The thought of genetically altering foods we eat is quite a controversial topic. Many are against the idea of genetically enhancing animals or plants we eat. According to the CNN article, “The good, the bad and the genetically engineered”, genetic modification could be beneficial to human health contrary to the common belief. The article explains that it is possible to make healthy foods even more healthy with genetic enhancement. For instance an orange could be programed to have nutrient levels equivalent to a multivitamin or tomatoes and broccoli could be injected with cancer fighting substances. The article also explains that the “good” in certain plants and animals could be crossed with another plant or animal to create new foods that were never seen before. The article also suggests the idea of altering genes in certain foods to enable anyone allergic to be able to consume the food. An article on Wired Science discusses the idea of ”clipping genes” in peanuts to reduce the risk of food accidents. Wired Science explains that it will be difficult to create a perfectly safe peanut; however, researchers have been trying to discover a way. Personally I never really liked the idea of genetically altering foods; however, my view point has been changed after reading the articles on CNN and Wired Science. The articles clearly presented positive usage of genetic modification in foods, proving genetic enhancement is not always a bad thing.

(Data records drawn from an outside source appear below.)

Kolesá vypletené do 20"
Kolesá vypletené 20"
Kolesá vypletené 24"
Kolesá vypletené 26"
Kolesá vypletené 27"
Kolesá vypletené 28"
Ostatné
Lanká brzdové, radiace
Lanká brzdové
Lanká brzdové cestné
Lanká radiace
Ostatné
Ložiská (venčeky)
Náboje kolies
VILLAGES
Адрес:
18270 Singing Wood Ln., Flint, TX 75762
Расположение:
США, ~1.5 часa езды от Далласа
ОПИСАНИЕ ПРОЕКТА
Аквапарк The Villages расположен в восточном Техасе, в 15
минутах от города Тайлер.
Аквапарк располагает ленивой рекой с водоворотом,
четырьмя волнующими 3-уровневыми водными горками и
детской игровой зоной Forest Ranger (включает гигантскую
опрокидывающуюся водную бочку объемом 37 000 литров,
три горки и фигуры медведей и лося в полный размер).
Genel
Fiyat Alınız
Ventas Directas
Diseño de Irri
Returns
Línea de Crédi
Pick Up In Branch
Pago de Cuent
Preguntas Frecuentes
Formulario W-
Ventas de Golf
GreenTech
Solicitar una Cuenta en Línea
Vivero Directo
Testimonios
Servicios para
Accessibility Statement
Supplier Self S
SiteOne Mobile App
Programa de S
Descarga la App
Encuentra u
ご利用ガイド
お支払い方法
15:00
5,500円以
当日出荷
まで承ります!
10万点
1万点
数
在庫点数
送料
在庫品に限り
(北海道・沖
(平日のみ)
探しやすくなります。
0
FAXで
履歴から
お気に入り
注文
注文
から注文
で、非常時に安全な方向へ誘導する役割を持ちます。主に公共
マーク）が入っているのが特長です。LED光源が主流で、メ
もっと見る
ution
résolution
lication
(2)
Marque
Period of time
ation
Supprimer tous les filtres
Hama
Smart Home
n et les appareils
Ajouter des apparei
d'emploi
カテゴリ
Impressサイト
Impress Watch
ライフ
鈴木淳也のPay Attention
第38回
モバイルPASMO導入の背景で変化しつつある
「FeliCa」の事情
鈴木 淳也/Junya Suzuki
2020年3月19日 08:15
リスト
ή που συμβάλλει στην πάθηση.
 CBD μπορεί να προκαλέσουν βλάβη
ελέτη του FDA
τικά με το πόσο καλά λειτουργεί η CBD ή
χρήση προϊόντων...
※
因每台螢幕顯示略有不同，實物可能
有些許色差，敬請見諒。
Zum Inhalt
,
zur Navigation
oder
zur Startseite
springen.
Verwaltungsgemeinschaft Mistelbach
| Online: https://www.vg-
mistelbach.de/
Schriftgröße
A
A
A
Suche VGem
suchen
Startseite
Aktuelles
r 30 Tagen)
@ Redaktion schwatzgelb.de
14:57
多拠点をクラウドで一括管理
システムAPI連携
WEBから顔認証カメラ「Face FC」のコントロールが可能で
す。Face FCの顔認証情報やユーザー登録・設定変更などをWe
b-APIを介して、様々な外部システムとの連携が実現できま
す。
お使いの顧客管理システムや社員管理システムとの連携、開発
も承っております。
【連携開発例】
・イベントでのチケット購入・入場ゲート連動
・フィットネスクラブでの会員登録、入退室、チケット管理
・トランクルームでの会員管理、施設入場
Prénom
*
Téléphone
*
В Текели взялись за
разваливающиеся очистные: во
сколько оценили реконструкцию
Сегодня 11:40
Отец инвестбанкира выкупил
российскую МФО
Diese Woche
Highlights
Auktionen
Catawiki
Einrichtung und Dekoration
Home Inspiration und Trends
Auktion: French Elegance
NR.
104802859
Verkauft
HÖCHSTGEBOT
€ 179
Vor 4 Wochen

According to the article, “Happiness Is Mostly Genetic”, happiness is greatly influenced by inherited factors. Studies have proven that environmental factors have very little to do with an individual’s happiness. David Lykken conducted a study to measure how separated twins described personal contentment with their life. Approximately 60 percent of twins that were separated at birth described their lives as happy, despite living in different environments. Genes form personalities; therefore, the twins that describe themselves as happy were “genetically programed”. Science Daily reports similar findings with twins separated at birth. Science Daily’s article explains happiness is 50% inherited and 50% external factors. Those who inherit happiness have an “affective reserve” in times of distress. I always felt external factors played a larger role in happiness . The two studies that observed separated twins was quite convincing. It provided evidence that environment has little to do with happiness, and genetics seems to have a greater impact. After reading the two articles I agree that genetics has a great influence on personality and happiness.